Accenture Banking Blog

Guest bloggers Richard Gillespie-Brown, Helen Bayliss and Nicholas Kitson explain how a bank’s centre of excellence can unlock customer and colleague value by overcoming hurdles to automating digital processes.

During our frequent conversations with banking clients about automating their digital processes, we’ve found that many of them are struggling to scale up from proofs of concept to enterprise-wide rollouts. This digital process automation (DPA) logjam can occur even when they’ve set up a centre of excellence (CoE), tasked with driving DPA implementations and take-up across the bank.

Overcoming the hurdles involved and empowering the CoE are imperative if banks are to seize the true value of automation for their customers and workforce.

DPA: A holistic strategy for maximum impact

Let’s start by clarifying what we mean by DPA. This is a set of activities aimed at transforming a process that operates in a legacy way (think manual task distribution, tracking and processing) into a digital process. This process will use digital workflow to drive the end-to-end process execution and combine various automation capabilities such as cognitive chatbots, robotic process automation and machine learning. Together, these transform the process operation.

When embedded successfully, DPA has the potential to deliver a significant shift in customer experience, employee engagement and operational efficiency. Now’s the time to build your Bank of the Future with DPA.

A key term here is ‘end-to-end’. Creating a robot to automate one step of a process will only deliver marginal gains. To be most effective, DPA should focus on enhancing the end-to-end customer journey, identifying improvements that can be made to the customer experience, along with opportunities to increase employee effectiveness.

To maximise the business benefits, DPA must also do something else: optimise outcomes not just along end-to-end processes, but across them. Take, for example, an agent trying to locate the correct customer account to pay money into. This task can easily be automated and reused across multiple processes, for instance by the compliance team when searching for an account that has been flagged as potentially fraudulent. Rather than recreating this automation for each process, it can be reused, thereby multiplying the return on the original investment.
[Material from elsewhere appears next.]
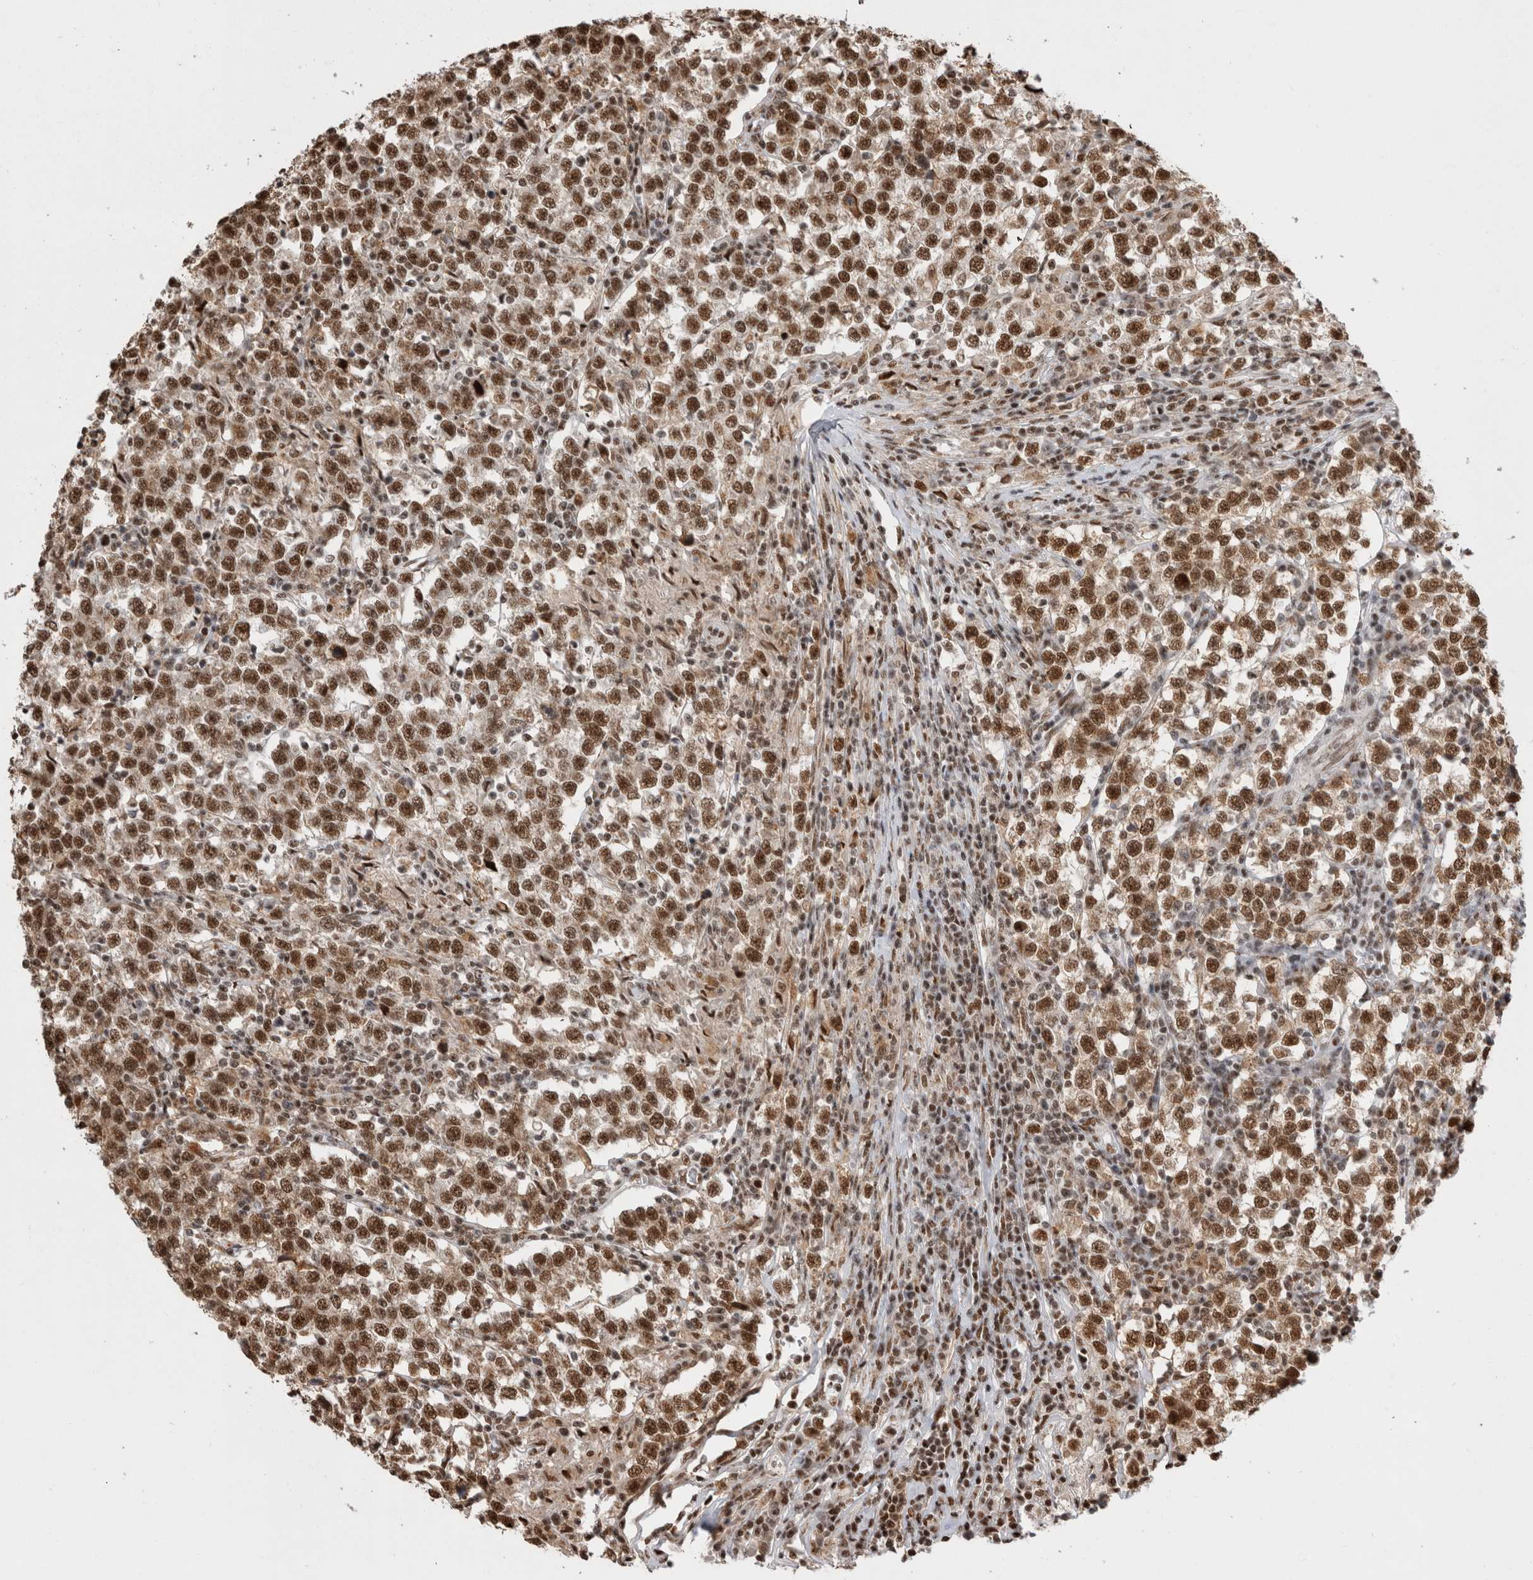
{"staining": {"intensity": "strong", "quantity": ">75%", "location": "nuclear"}, "tissue": "testis cancer", "cell_type": "Tumor cells", "image_type": "cancer", "snomed": [{"axis": "morphology", "description": "Normal tissue, NOS"}, {"axis": "morphology", "description": "Seminoma, NOS"}, {"axis": "topography", "description": "Testis"}], "caption": "Protein expression analysis of human testis seminoma reveals strong nuclear positivity in about >75% of tumor cells.", "gene": "EYA2", "patient": {"sex": "male", "age": 43}}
This means identifying opportunities to create DPA capabilities that can be reused across multiple business processes and even spanning multiple business areas.

Understanding the hurdles

To achieve all of this, the business needs to be at the heart of the DPA effort. The CoE must look to collaborate closely with the business units to pinpoint where DPA can create the most value. The CoE also needs to look across the business for reuse opportunities—all feeding into investment decisions. But this isn’t easy, for two reasons:

  1. Achieving the right engagement with the business: Getting time with business leads can be a challenge. And the chances are they will have prioritised their budgets for the year—with process optimisation usually receiving a lower priority than keeping the lights on and other critical projects. In contrast, DPA technology tends to be a priority area for IT, which tries its best to drive business adoption. The dynamics need to switch from tech-push to business-pull.
  2. Deciding how to fund DPA: In most organisations, the money available for investment is spread across the business units. The result is that budgets are fragmented along departmental lines. This can cause problems when the returns will accrue across multiple areas of the business and go beyond immediate reductions in process costs, as with investments in reuse. In traditional budgeting, a DPA project with clear reuse opportunities will be the burden of the business unit responsible for the first implementation. While everyone would benefit from the wider value, nobody would want to front the initial cost.

Navigating these hurdles is crucial for an empowered CoE that drives value across the business.

Empowering your CoE to drive DPA at scale  

The goal of DPA is to enhance the end-to-end customer journey and increase business value. The CoE must therefore be treated as a business enabler outside of technology; it must be positioned to drive improvements across business functions from the front end through to back-end operations.

From a funding perspective we’ve seen some CoEs being asked to self-fund, using operational savings from each phase of work to pay for the next. While this can work, it encourages a focus on cost reduction and quick wins rather than more strategic, longer-term benefits like improved sales, employee retention and an enhanced customer experience. Improving operational efficiency is key—but making it the sole basis for funding can hamper the delivery longer-term and non-financial benefits that would ultimately be even more valuable.

Another critical factor to consider is the CoE governance structure, which must include a mixture of senior business and IT managers so that both perspectives are heard. This team is tasked with operationalising the board’s message and balancing short-term goals with longer-term priorities. This requires strong leadership, negotiation skills and decisiveness, as the two sets of goals often don’t align.

How can you overcome all these hurdles and empower the CoE to drive DPA at scale?

In our view, three steps are required:

  1. Get rock-solid buy-in and sponsorship from the executive committee. They need to champion the CoE’s message that value goes beyond cost reduction, and that the DPA focus should be both end-to-end and for reuse across the business
  2. Budget for large-scale delivery rather than handfuls of processes
  3. Use the DPA rollout as a vehicle to help address legacy re-platforming, as this will boost the benefits still further

When embedded successfully, DPA has the potential to deliver a significant shift in customer experience, employee engagement and operational efficiency. Now’s the time to build your bank of the future with DPA.